» PROVIDED ENTRIES
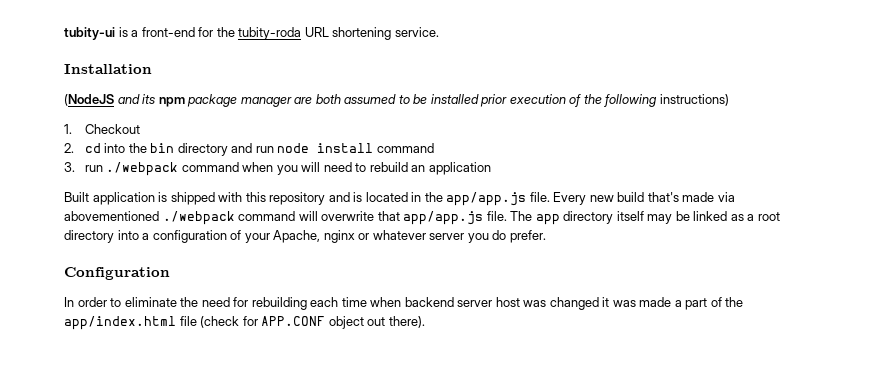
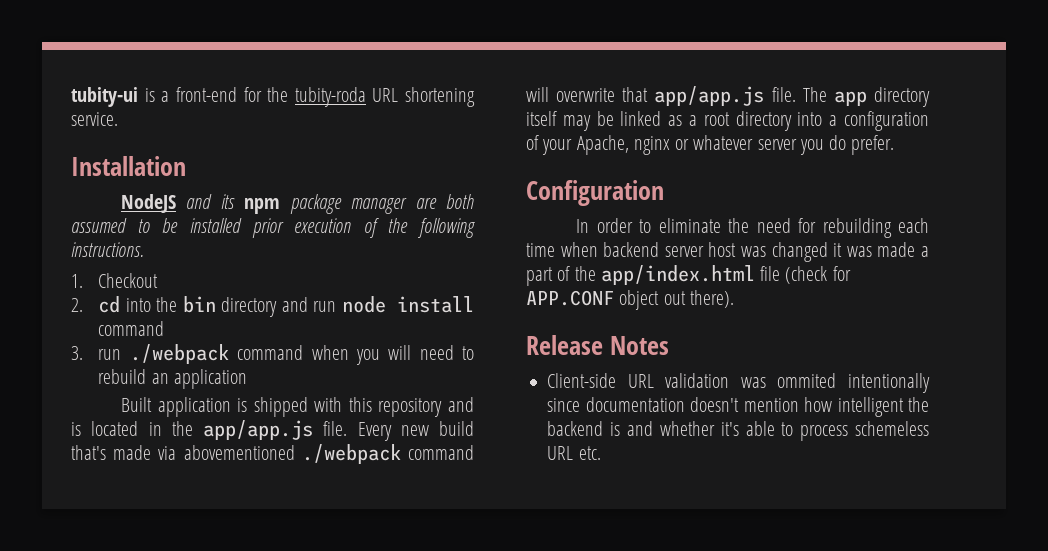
[64,94,114,106] (NodeJS -> [121,194,177,213] NodeJS
[659,94,729,106] instructions) -> [71,242,144,257] instructions.
(425, 322) none -> [526,335,670,355] [547,373,930,393] [547,397,929,417] [547,421,929,441] [547,446,601,460] // Release Notes // Client-side URL validation was ommited intentionally since documentation doesn't mention how intelligent the backend is and whether it's able to process schemeless URL etc.

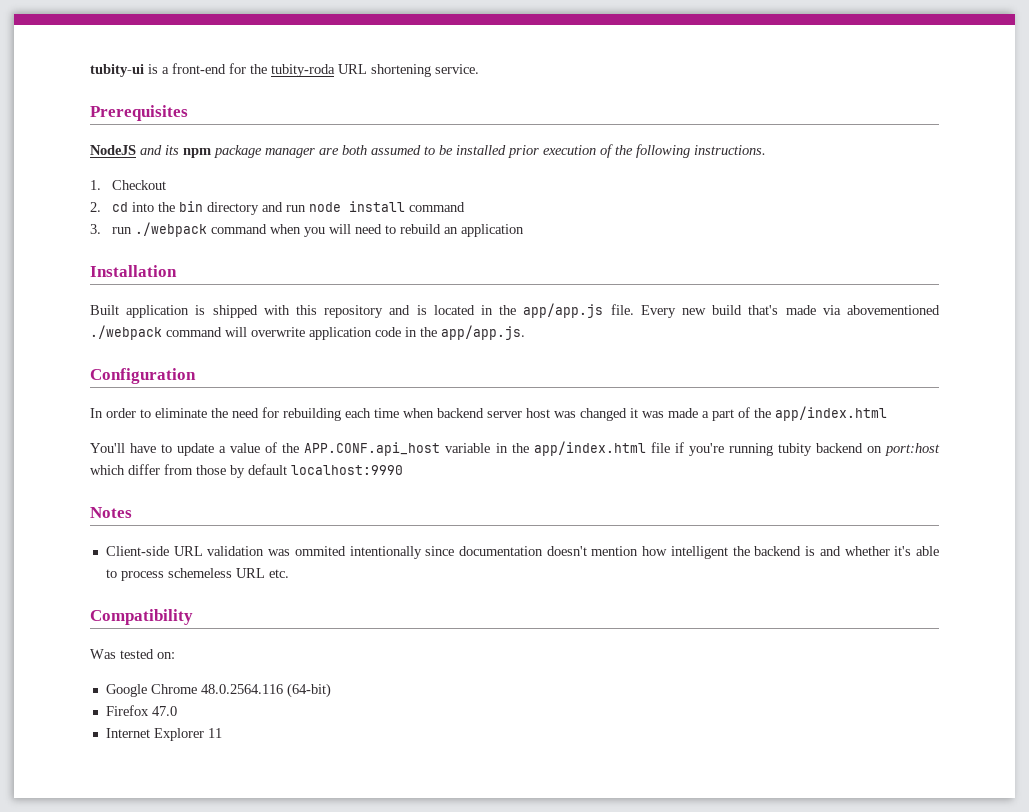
[71,156,186,176] Installation -> [90,105,188,121] Prerequisites
(247, 379) none -> [90,265,177,277] // Installation
[622,86,930,107] [526,111,929,131] [526,135,895,155] that app/app.js file. The app directory itself may be linked as a root directory into a configuration of your Apache, nginx or whatever server you do prefer. -> [309,325,525,340] application code in the app/app.js.
[760,266,851,284] [526,290,734,310] [526,335,603,355] file (check for APP.CONF object out there). // Release -> [90,441,940,456] [90,464,403,478] // You'll have to update a value of the APP.CONF.api_host variable in the app/index.html file if you're running tubity backend on port:host which differ from those by default localhost:9990 //
(601, 453) none -> [90,609,193,625] [90,649,175,659] [105,683,331,698] [105,705,177,716] [105,728,222,741] // Compatibility // Was tested on: // Google Chrome 48.0.2564.116 (64-bit) // Firefox 47.0 // Internet Explorer 11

» JOB ITEM
Among the lines of the material, find those holding the word "Release" and return them.

» TASK OUTPUT
(425, 322) none -> [526,335,670,355] [547,373,930,393] [547,397,929,417] [547,421,929,441] [547,446,601,460] // Release Notes // Client-side URL validation was ommited intentionally since documentation doesn't mention how intelligent the backend is and whether it's able to process schemeless URL etc.
[760,266,851,284] [526,290,734,310] [526,335,603,355] file (check for APP.CONF object out there). // Release -> [90,441,940,456] [90,464,403,478] // You'll have to update a value of the APP.CONF.api_host variable in the app/index.html file if you're running tubity backend on port:host which differ from those by default localhost:9990 //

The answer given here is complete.